I have a customer which has been using SuperOffice for almost 2 years now. They intensively use our Service solution and as part of that solution, I have added two web panels in SuperOffice Service which directly load data from their PrestaShop (see screenshot below) and tracking information via B2C. In order for this to work properly, the user needs to logon to PrestaShop and to B2C once in their webbrowser and after that, those credentials are used automatically to load the iFrames in the ticket web panels shown in the screenshot below.
With the latest release of Google Chrome, it appears that the usage of 3rd party cookies (which are used to make the solution described above possible) are no longer accepted by default.

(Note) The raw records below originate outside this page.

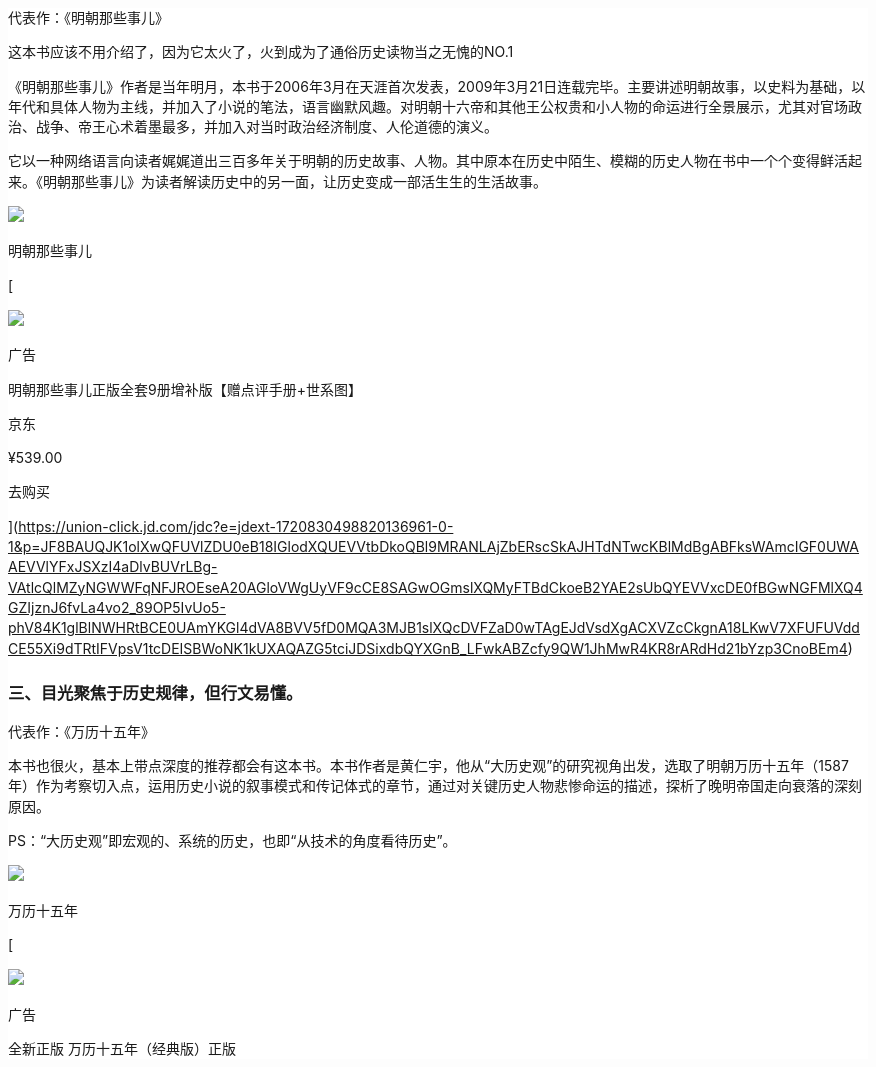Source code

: 代表作：《明朝那些事儿》

这本书应该不用介绍了，因为它太火了，火到成为了通俗历史读物当之无愧的NO.1

《明朝那些事儿》作者是当年明月，本书于2006年3月在天涯首次发表，2009年3月21日连载完毕。主要讲述明朝故事，以史料为基础，以年代和具体人物为主线，并加入了小说的笔法，语言幽默风趣。对明朝十六帝和其他王公权贵和小人物的命运进行全景展示，尤其对官场政治、战争、帝王心术着墨最多，并加入对当时政治经济制度、人伦道德的演义。

它以一种网络语言向读者娓娓道出三百多年关于明朝的历史故事、人物。其中原本在历史中陌生、模糊的历史人物在书中一个个变得鲜活起来。《明朝那些事儿》为读者解读历史中的另一面，让历史变成一部活生生的生活故事。

![](https://picx.zhimg.com/v2-074658e380f65419d5cc549adb2fbb7f_r.jpg)

明朝那些事儿

[

![](https://picx.zhimg.com/v2-62b3a81295176a5306bb5a04ce052edb_720w.jpg?source=b555e01d)

广告

明朝那些事儿正版全套9册增补版【赠点评手册+世系图】

京东

¥539.00

去购买​







](https://union-click.jd.com/jdc?e=jdext-1720830498820136961-0-1&p=JF8BAUQJK1olXwQFUVlZDU0eB18IGlodXQUEVVtbDkoQBl9MRANLAjZbERscSkAJHTdNTwcKBlMdBgABFksWAmcIGF0UWAAEVVlYFxJSXzI4aDlvBUVrLBg-VAtlcQlMZyNGWWFqNFJROEseA20AGloVWgUyVF9cCE8SAGwOGmslXQMyFTBdCkoeB2YAE2sUbQYEVVxcDE0fBGwNGFMlXQ4GZIjznJ6fvLa4vo2_89OP5IvUo5-phV84K1glBlNWHRtBCE0UAmYKGl4dVA8BVV5fD0MQA3MJB1slXQcDVFZaD0wTAgEJdVsdXgACXVZcCkgnA18LKwV7XFUFUVddCE55Xi9dTRtIFVpsV1tcDEISBWoNK1kUXAQAZG5tciJDSixdbQYXGnB_LFwkABZcfy9QW1JhMwR4KR8rARdHd21bYzp3CnoBEm4)

### 三、目光聚焦于历史规律，但行文易懂。

代表作：《万历十五年》

本书也很火，基本上带点深度的推荐都会有这本书。本书作者是黄仁宇，他从“大历史观”的研究视角出发，选取了明朝万历十五年（1587年）作为考察切入点，运用历史小说的叙事模式和传记体式的章节，通过对关键历史人物悲惨命运的描述，探析了晚明帝国走向衰落的深刻原因。

PS：“大历史观”即宏观的、系统的历史，也即“从技术的角度看待历史”。

![](https://picx.zhimg.com/v2-4a0ad13cbfb6253326c6f97340b964d9_r.jpg)

万历十五年

[

![](https://picx.zhimg.com/v2-858dae1f5e50a931b3b7a864cb31a5a2_720w.jpg?source=b555e01d)

广告

全新正版 万历十五年（经典版）正版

Instead, by default, these kind of 3rd party cookies are blocked (more info: https://headerbidding.co/chrome-samesite-cookie-update/).
In short - Chrome has introduced the following change in its latest release (v80), which means:
- Enforce Lax as the default value of the SameSite cookie. That means, if you manually don’t set the value for the SameSite cookies, it will be automatically set to Lax by default. Before, the value of the SameSite cookie was always set to None.

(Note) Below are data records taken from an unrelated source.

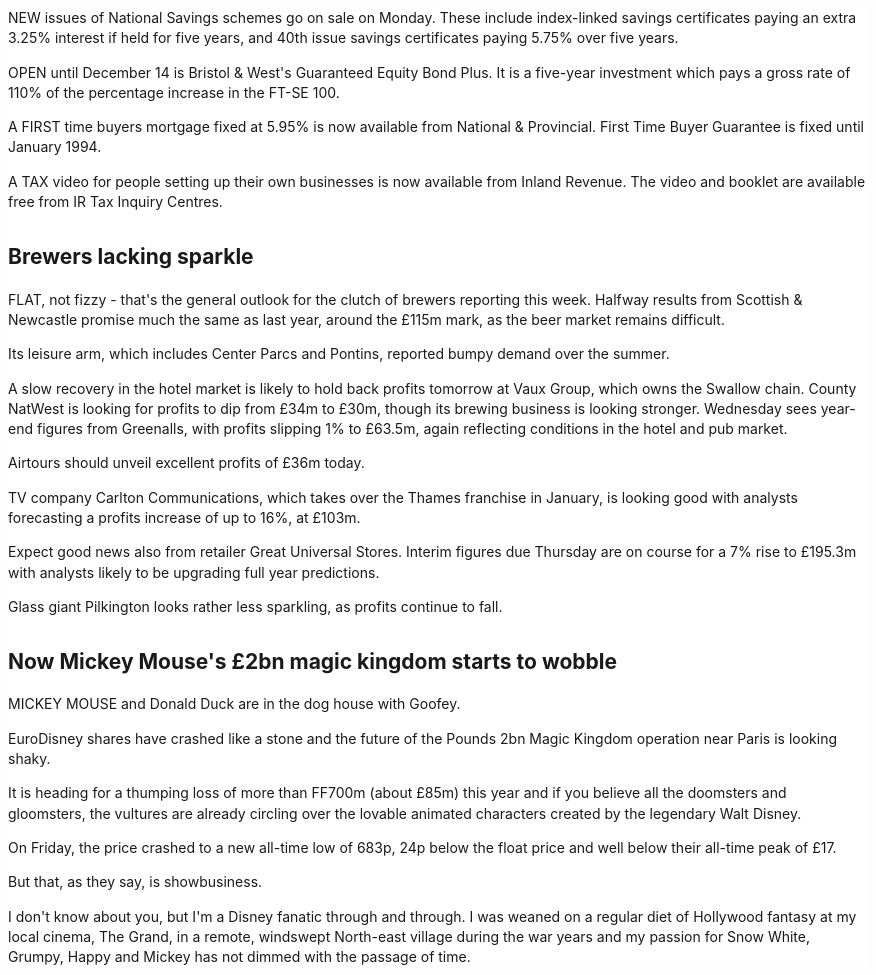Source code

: NEW issues of National Savings schemes go on sale on Monday.
These include index-linked savings certificates paying an extra 3.25% interest if held for five years, and 40th issue savings certificates paying 5.75% over five years.

OPEN until December 14 is Bristol & West's Guaranteed Equity Bond Plus.
It is a five-year investment which pays a gross rate of 110% of the percentage increase in the FT-SE 100.

A FIRST time buyers mortgage fixed at 5.95% is now available from National & Provincial.
First Time Buyer Guarantee is fixed until January 1994.

A TAX video for people setting up their own businesses is now available from Inland Revenue.
The video and booklet are available free from IR Tax Inquiry Centres.

## Brewers lacking sparkle

FLAT, not fizzy - that's the general outlook for the clutch of brewers reporting this week.
Halfway results from Scottish & Newcastle promise much the same as last year, around the £115m mark, as the beer market remains difficult.

Its leisure arm, which includes Center Parcs and Pontins, reported bumpy demand over the summer.

A slow recovery in the hotel market is likely to hold back profits tomorrow at Vaux Group, which owns the Swallow chain.
County NatWest is looking for profits to dip from £34m to £30m, though its brewing business is looking stronger.
Wednesday sees year-end figures from Greenalls, with profits slipping 1% to £63.5m, again reflecting conditions in the hotel and pub market.

Airtours should unveil excellent profits of £36m today.

TV company Carlton Communications, which takes over the Thames franchise in January, is looking good with analysts forecasting a profits increase of up to 16%, at £103m.

Expect good news also from retailer Great Universal Stores.
Interim figures due Thursday are on course for a 7% rise to £195.3m with analysts likely to be upgrading full year predictions.

Glass giant Pilkington looks rather less sparkling, as profits continue to fall.

## Now Mickey Mouse's £2bn magic kingdom starts to wobble

MICKEY MOUSE and Donald Duck are in the dog house with Goofey.

EuroDisney shares have crashed like a stone and the future of the Pounds 2bn Magic Kingdom operation near Paris is looking shaky.

It is heading for a thumping loss of more than FF700m (about £85m) this year and if you believe all the doomsters and gloomsters, the vultures are already circling over the lovable animated characters created by the legendary Walt Disney.

On Friday, the price crashed to a new all-time low of 683p, 24p below the float price and well below their all-time peak of £17.

But that, as they say, is showbusiness.

I don't know about you, but I'm a Disney fanatic through and through.
I was weaned on a regular diet of Hollywood fantasy at my local cinema, The Grand, in a remote, windswept North-east village during the war years and my passion for Snow White, Grumpy, Happy and Mickey has not dimmed with the passage of time.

If I inspect the webpage of the ticket, I indeed get an error message which confirms why the web panels are no longer using the cookie information (credentials to access the content directly, in this case) which is similar to the message shown below:
- Is this something that needs to be changed in the cookies of SuperOffice or should our customer contact PrestaShop and B2C to change their cookies to add the SameSite attribute and set it to None & Secure?
If your customer is experiencing the same issue as described above, the current (short-term!) work-around would be:
1) Go to chrome://flags/
2) Use CTRL+F to find the text "SameSite"
3) Change the following two settings to Disabled: SameSite by default cookies & Cookies without SameSite must be secure
Awaiting your response whether this is SuperOffice-related, or if they should contact the other parties (PrestaShop and/or B2C).